Canon 1D X vs G1X
The Canon EOS-1D X and the Canon PowerShot G1 X are two digital cameras that were officially introduced, respectively, in October 2011 and January 2012. The 1DX is a DSLR, while the G1X is a fixed lens compact. The cameras are based on a full frame (1DX) and an 1.5-inch (G1X) sensor. The 1DX has a resolution of 17.9 megapixels, whereas the G1X provides 14.2 MP.
Below is an overview of the main specs of the two cameras as a starting point for the comparison.
Going beyond this snapshot of core features and characteristics, what are the differences between the Canon EOS-1D X and the Canon PowerShot G1 X? Which one should you buy? Read on to find out how these two cameras compare with respect to their body size, their imaging sensors, their shooting features, their input-output connections, and their reception by expert reviewers.
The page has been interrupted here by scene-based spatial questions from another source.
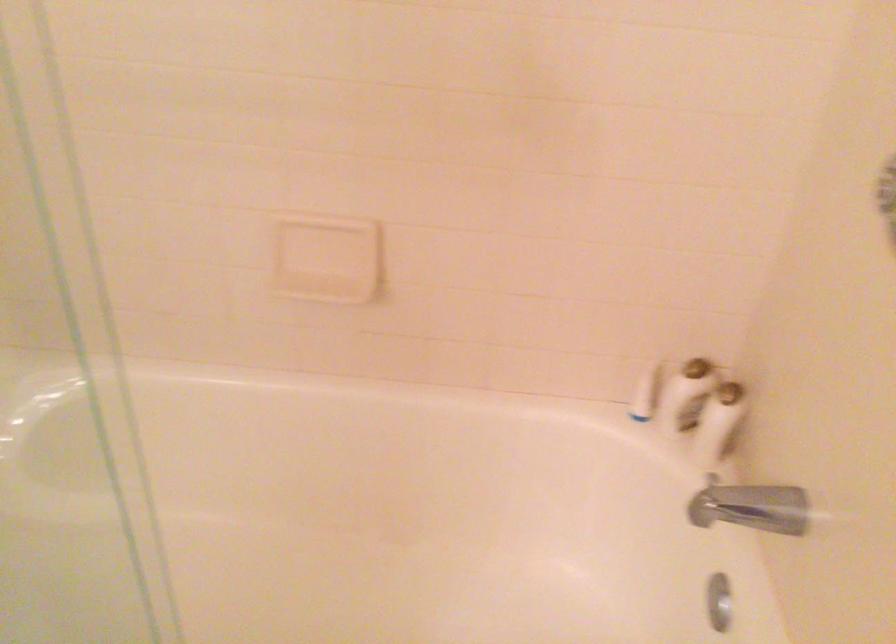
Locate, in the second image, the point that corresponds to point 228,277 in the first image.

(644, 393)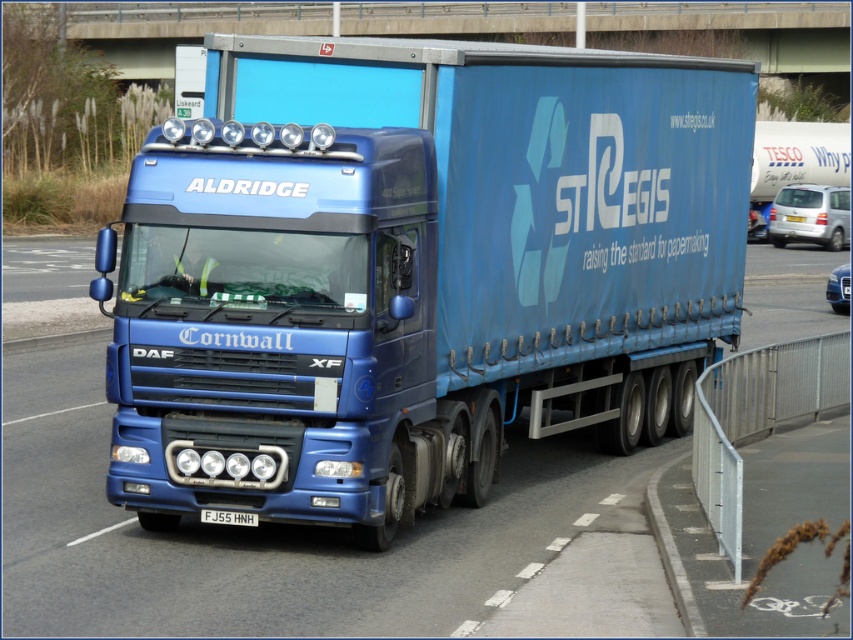
In the scene shown: Is blue metallic truck at center above white plastic license plate at center?

Indeed, blue metallic truck at center is positioned over white plastic license plate at center.

Who is taller, blue metallic truck at center or white plastic license plate at center?

With more height is blue metallic truck at center.

What do you see at coordinates (268, 532) in the screenshot? I see `blue metallic truck at center` at bounding box center [268, 532].

Identify the location of blue metallic truck at center. Image resolution: width=853 pixels, height=640 pixels. (268, 532).

Is matte blue trailer truck at center smaller than blue metallic truck at center?

Yes.

Is point (276, 84) farther from camera compared to point (30, 547)?

Yes, it is behind point (30, 547).

Where is `matte blue trailer truck at center`? matte blue trailer truck at center is located at coordinates (416, 269).

Is point (172, 522) closer to viewer compared to point (230, 513)?

No.

Does matte blue trailer truck at center have a lesser height compared to white plastic license plate at center?

In fact, matte blue trailer truck at center may be taller than white plastic license plate at center.

Consider the image. Who is more forward, (341,112) or (204,515)?

Point (204,515) is in front.

You are a GUI agent. You are given a task and a screenshot of the screen. Output one action in this format:
    pyautogui.click(x=<x>, y=<y>)
    Task: Click on the matte blue trailer truck at center
    
    Given the screenshot: What is the action you would take?
    pyautogui.click(x=416, y=269)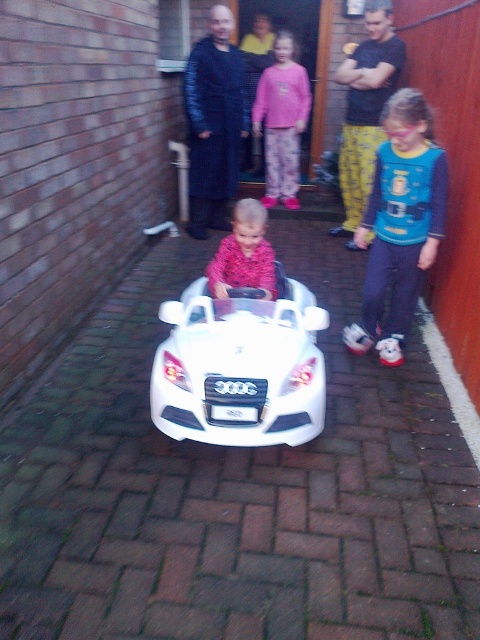
Question: Which of the following is the farthest from the observer?

Choices:
 (A) (217, 296)
 (B) (363, 342)
 (C) (316, 358)
 (D) (276, 172)

Answer: (D)

Question: Which point is farther to the camera?

Choices:
 (A) white plastic car at center
 (B) pink fuzzy sweater at center
 (C) blue fabric shirt at center

Answer: (C)

Question: Is pink fleece sweater at center to the left of pink fuzzy sweater at center from the viewer's perspective?

Choices:
 (A) no
 (B) yes

Answer: (A)

Question: Can you confirm if white plastic car at center is thinner than pink fuzzy sweater at center?

Choices:
 (A) yes
 (B) no

Answer: (B)

Question: Does white plastic car at center have a lesser width compared to pink fleece sweater at center?

Choices:
 (A) no
 (B) yes

Answer: (A)

Question: Based on their relative distances, which object is farther from the pink fleece sweater at center?

Choices:
 (A) white plastic car at center
 (B) pink fuzzy sweater at center

Answer: (A)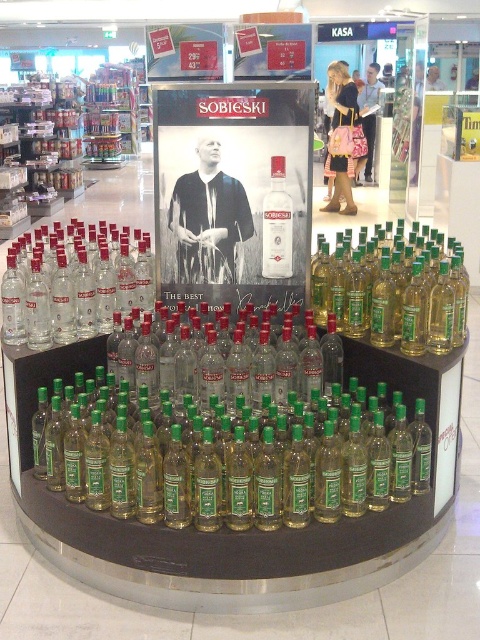
You are a customer in the store looking for the green glass bottle at right. According to the store layout, where should you look to find it?

The green glass bottle at right is located at point (459, 296).

You are a store employee checking the promotional display for Sobieski vodka. You notice the matte black poster at center and the transparent glass bottles at left. Which object is smaller in size?

The matte black poster at center has a smaller size compared to the transparent glass bottles at left.

You are a customer looking at the Sobieski vodka display. You see a green glass bottle at right and a clear glass bottle at center. Which bottle is positioned lower on the display?

The green glass bottle at right is located below the clear glass bottle at center, so it is positioned lower on the display.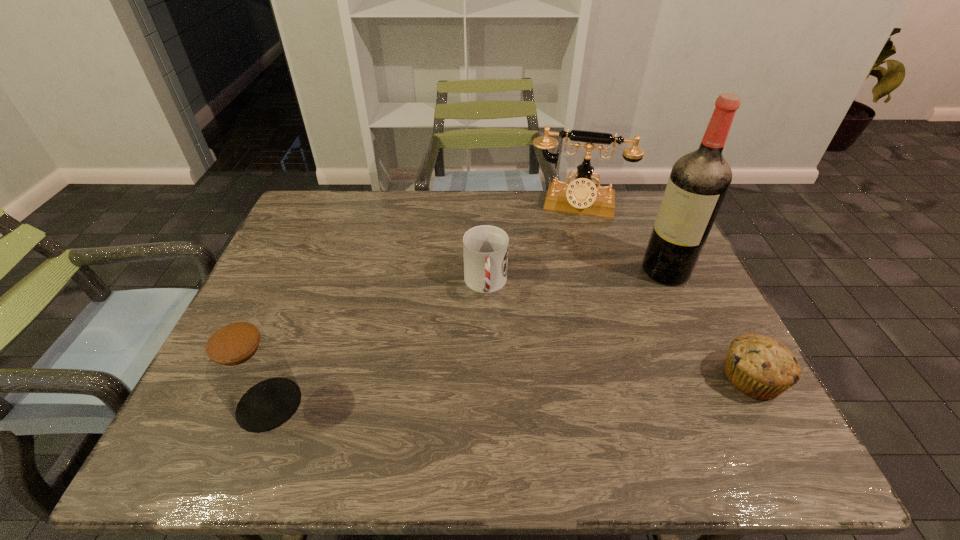
Find the location of a particular element. free space on the desktop that is between the jar and the muffin and is positioned on the front-facing side of the liquor is located at coordinates (450, 394).

At what (x,y) coordinates should I click in order to perform the action: click on free spot on the desktop that is between the leftmost object and the muffin and is positioned on the side of the cup where the handle is located. Please return your answer as a coordinate pair (x, y). Looking at the image, I should click on (493, 392).

You are a GUI agent. You are given a task and a screenshot of the screen. Output one action in this format:
    pyautogui.click(x=<x>, y=<y>)
    Task: Click on the free spot on the desktop that is between the third tallest object and the muffin and is positioned on the dial of the telephone
    
    Given the screenshot: What is the action you would take?
    pyautogui.click(x=552, y=389)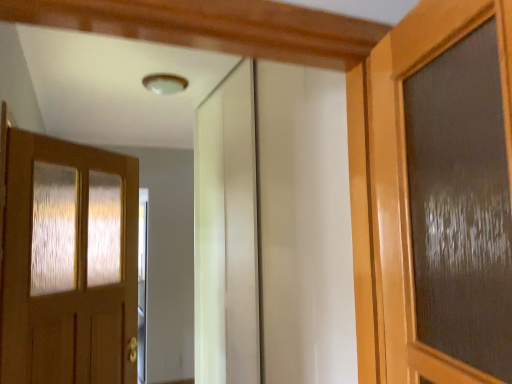
Question: From a real-world perspective, is white glossy elevator at center located beneath matte wood door at left?

Choices:
 (A) yes
 (B) no

Answer: (B)

Question: Could you tell me if white glossy elevator at center is turned towards matte wood door at left?

Choices:
 (A) yes
 (B) no

Answer: (A)

Question: Can matte wood door at left be found inside white glossy elevator at center?

Choices:
 (A) no
 (B) yes

Answer: (A)

Question: Considering the relative positions of white glossy elevator at center and matte wood door at left in the image provided, is white glossy elevator at center to the left of matte wood door at left from the viewer's perspective?

Choices:
 (A) yes
 (B) no

Answer: (B)

Question: Can you confirm if white glossy elevator at center is shorter than matte wood door at left?

Choices:
 (A) yes
 (B) no

Answer: (B)

Question: Would you consider white glossy elevator at center to be distant from matte wood door at left?

Choices:
 (A) yes
 (B) no

Answer: (B)

Question: Is matte wood door at left to the left of white glossy elevator at center from the viewer's perspective?

Choices:
 (A) yes
 (B) no

Answer: (A)

Question: Does matte wood door at left come in front of white glossy elevator at center?

Choices:
 (A) no
 (B) yes

Answer: (A)

Question: Does matte wood door at left have a lesser height compared to white glossy elevator at center?

Choices:
 (A) no
 (B) yes

Answer: (B)

Question: From a real-world perspective, is matte wood door at left physically above white glossy elevator at center?

Choices:
 (A) no
 (B) yes

Answer: (A)

Question: From a real-world perspective, is matte wood door at left below white glossy elevator at center?

Choices:
 (A) yes
 (B) no

Answer: (A)

Question: Is matte wood door at left bigger than white glossy elevator at center?

Choices:
 (A) yes
 (B) no

Answer: (B)

Question: From a real-world perspective, relative to matte wood door at left, is white glossy elevator at center vertically above or below?

Choices:
 (A) above
 (B) below

Answer: (A)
The side-by-side display below illustrates the physical size and weight of the Canon 1D X and the Canon G1 X. The two cameras are presented according to their relative size. Three consecutive views from the front, the top, and the rear side are shown. All width, height and depth dimensions are rounded to the nearest millimeter.
If the front view area (width x height) of the cameras is taken as an aggregate measure of their size, the Canon G1 X is considerably smaller (64 percent) than the Canon 1D X. It is worth mentioning in this context that the 1DX is splash and dust resistant, while the G1X does not feature any corresponding weather-sealing.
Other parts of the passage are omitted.